Google is giving Android developers the tools to create apps that know what's happening around people and respond to their current environment and activities.

Those tools come in the form of Google's new Android Awareness API, which it announced on Thursday at I/O. The API is designed to make apps more contextually-aware and enable them to react to users' current situation, such as whether they're jogging, or in a coffee shop.

The Awareness API can obtain these insights by squeezing out precise details about a user's context from the smartphone's sensors.

Awareness builds a picture based on seven factors, including local time, location, the type of place, activity, nearby beacons, whether headphones are plugged in, and current weather conditions.

By piecing together data about these context signals, apps will be able to make a judgement about what the user is doing and then respond, for example, by suggesting a playlist when the user plugs in headphones and starts jogging.

It could also be used to adjust a smartphone's alarm automatically, based on when the user went to sleep and whether a meeting is scheduled in the calendar.

Google envisages it connecting with other devices too, such as Google's Home device, combining weather or traffic data from apps for Home to suggest a time to leave the house so as not to miss a meeting.

Though Awareness is billed as a single API, it actually consists of two APIs that tell where users are, what they're doing, what's around them, and when to take an action.

The Snapshot API gives a picture of the user's environment based on the seven signals, while the Fence API, lets developers set conditions that need to be met to trigger an action and can do so even when an app is not running.

So, in future, users won't need to remember to launch their fitness tracker before going for a run, or combining activity with geofencing.
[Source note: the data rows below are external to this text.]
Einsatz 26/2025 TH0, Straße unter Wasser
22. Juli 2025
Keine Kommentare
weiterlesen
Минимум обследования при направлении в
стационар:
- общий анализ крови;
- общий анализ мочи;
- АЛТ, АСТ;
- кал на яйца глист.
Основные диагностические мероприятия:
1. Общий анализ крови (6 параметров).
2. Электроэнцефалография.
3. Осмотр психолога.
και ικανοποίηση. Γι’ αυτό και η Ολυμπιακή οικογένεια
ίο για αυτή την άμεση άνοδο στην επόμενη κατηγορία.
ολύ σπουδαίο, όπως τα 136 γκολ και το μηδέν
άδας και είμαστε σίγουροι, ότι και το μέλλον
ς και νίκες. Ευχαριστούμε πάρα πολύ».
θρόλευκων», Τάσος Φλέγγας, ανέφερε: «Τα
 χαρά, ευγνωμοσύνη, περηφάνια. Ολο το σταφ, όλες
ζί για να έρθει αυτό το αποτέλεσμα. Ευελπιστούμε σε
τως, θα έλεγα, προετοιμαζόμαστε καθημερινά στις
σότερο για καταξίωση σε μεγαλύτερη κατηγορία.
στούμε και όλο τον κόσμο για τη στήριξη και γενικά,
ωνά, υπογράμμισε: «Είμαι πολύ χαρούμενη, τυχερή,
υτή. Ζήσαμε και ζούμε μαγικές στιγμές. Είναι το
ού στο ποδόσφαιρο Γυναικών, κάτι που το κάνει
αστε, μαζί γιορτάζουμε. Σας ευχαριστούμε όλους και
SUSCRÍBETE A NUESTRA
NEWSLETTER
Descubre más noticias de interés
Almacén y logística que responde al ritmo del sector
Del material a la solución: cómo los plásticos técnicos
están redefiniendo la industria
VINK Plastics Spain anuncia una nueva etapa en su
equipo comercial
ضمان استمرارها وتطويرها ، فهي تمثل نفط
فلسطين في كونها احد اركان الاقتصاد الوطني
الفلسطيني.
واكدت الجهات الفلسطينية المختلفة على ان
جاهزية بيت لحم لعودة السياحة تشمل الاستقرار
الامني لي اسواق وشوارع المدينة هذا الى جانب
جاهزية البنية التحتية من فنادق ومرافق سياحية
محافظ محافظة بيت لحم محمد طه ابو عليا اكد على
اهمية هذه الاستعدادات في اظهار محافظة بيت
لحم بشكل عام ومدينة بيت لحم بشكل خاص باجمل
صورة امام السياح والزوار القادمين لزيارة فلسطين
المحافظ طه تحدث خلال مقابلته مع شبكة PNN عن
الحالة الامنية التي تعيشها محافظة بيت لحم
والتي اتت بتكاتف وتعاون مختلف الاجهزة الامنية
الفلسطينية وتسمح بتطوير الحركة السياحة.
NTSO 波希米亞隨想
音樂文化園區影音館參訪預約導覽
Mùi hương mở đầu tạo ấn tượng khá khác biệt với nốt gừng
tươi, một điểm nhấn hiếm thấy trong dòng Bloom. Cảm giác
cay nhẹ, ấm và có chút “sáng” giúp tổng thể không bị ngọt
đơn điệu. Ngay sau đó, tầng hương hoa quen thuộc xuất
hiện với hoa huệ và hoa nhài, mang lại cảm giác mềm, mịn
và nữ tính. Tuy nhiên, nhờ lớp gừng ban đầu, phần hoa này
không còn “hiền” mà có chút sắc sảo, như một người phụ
An app can automatically remind the user to take an action if the user drives near a particular business.

The Snapshot API has been designed to minimize impact on the battery and memory so that apps using these background processes don't overburden the user's phone.

Given the level of detail apps will be getting about users with Awareness, Google has enabled end-user permissions for each of the data types it will share with developers.

Location, place, beacon and weather fit within Android's Access Fine Location permission. Activity also requires permission, while knowing whether users have headphones plugged in does not.

Awareness is available today in preview as a Google Play Services API.